- Interactive map of Chestnut Centre
- Type: wildlife park
- Location: near Chapel-en-le-Frith, Derbyshire, UK
- Coordinates: 53°20′05″N 1°53′15″W﻿ / ﻿53.33472°N 1.88750°W
- Opened: 1984
- Closed: 2017
- Website: https://www.chestnutcentre.co.uk/

= Chestnut Centre =

Wildlife park near Chapel-en-le-Frith, Derbyshire

The Chestnut Centre (or in full, Chestnut Centre Otter, Owl and Wildlife Park) was a wildlife park near Chapel-en-le-Frith, Derbyshire, UK. It opened in 1984, and closed in 2017.

== History ==
Carol and Roger Heap, the owners of the park, started looking after a pair of Asian small-clawed otters in the 1970s. In 1981, they were able to buy Chestnut Farm, which was adjacent to their home. Their eldest son was also given a pair of tawny owls to look after around the same time. They opened the park in 1984. In the late 1990s, with Roger's retirement, it was operated more as a business with marketing and visits.

It had around 45,000 visitors per year, including 8,000 on school trips.

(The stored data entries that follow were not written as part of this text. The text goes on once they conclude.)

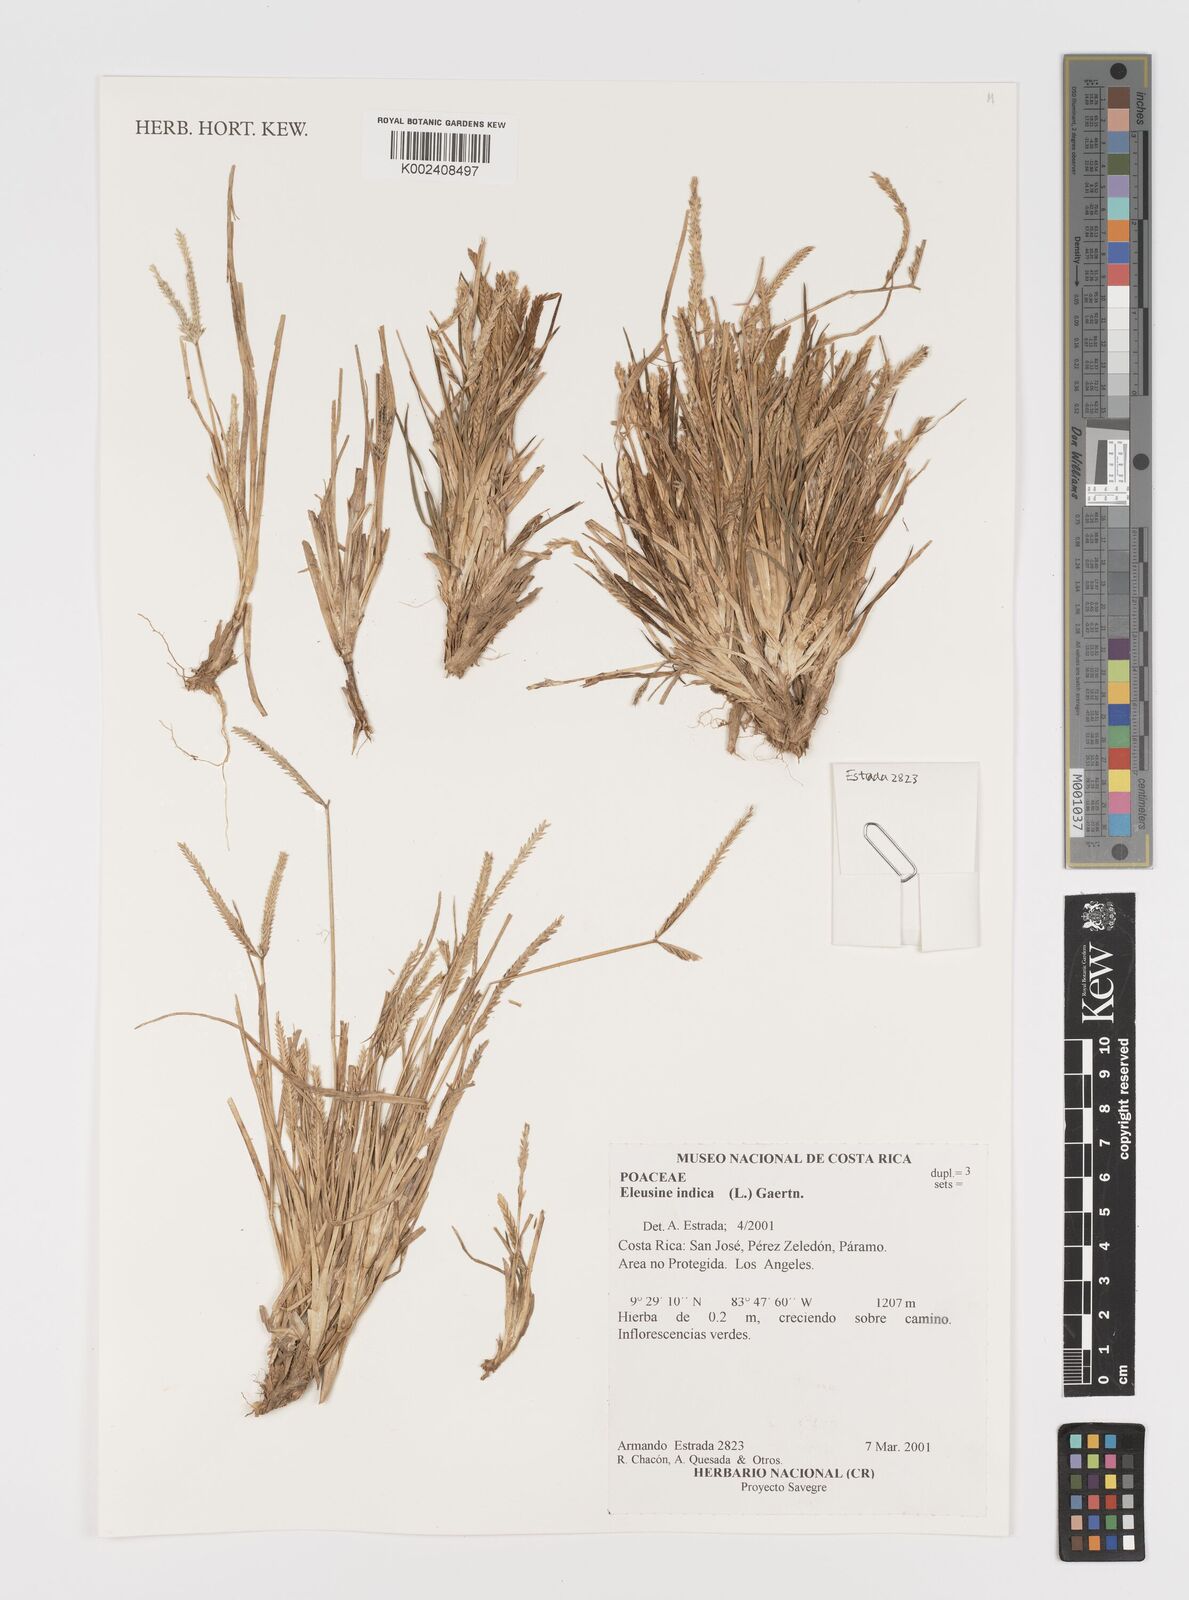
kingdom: Plantae
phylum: Tracheophyta
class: Liliopsida
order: Poales
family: Poaceae
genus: Eleusine
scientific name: Eleusine indica
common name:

It also had a tea room and souvenir shop.

The centre was the first place where giant otters were bred in captivity. it also was involved with breeding programmes for Scottish wildcats, European polecats, and Eurasian otters. It had more than 10 species of deer, four species of otter, and pine martens and Scottish wildcats.

The park closed at the end of 2017, after 30 years of operation, when the Heaps semi-retired. All animals were relocated to the New Forest Wildlife Park, which is operated by one of their sons, except for two species of owl which went to the National Centre for Birds of Prey at Duncombe Park, operated by their other son. This was because there was little room for expansion at the Chestnut Centre, but there was at the New Forest.

The centre was put up for sale in 2021, for an asking price of £850,000, including the Grade II listed house, a barn that was formerly used for classrooms, and 1.75 acres of land (with 27 acres sold separately). It also had planning permission to convert the barn to a house, and build an earth sheltered Eco House.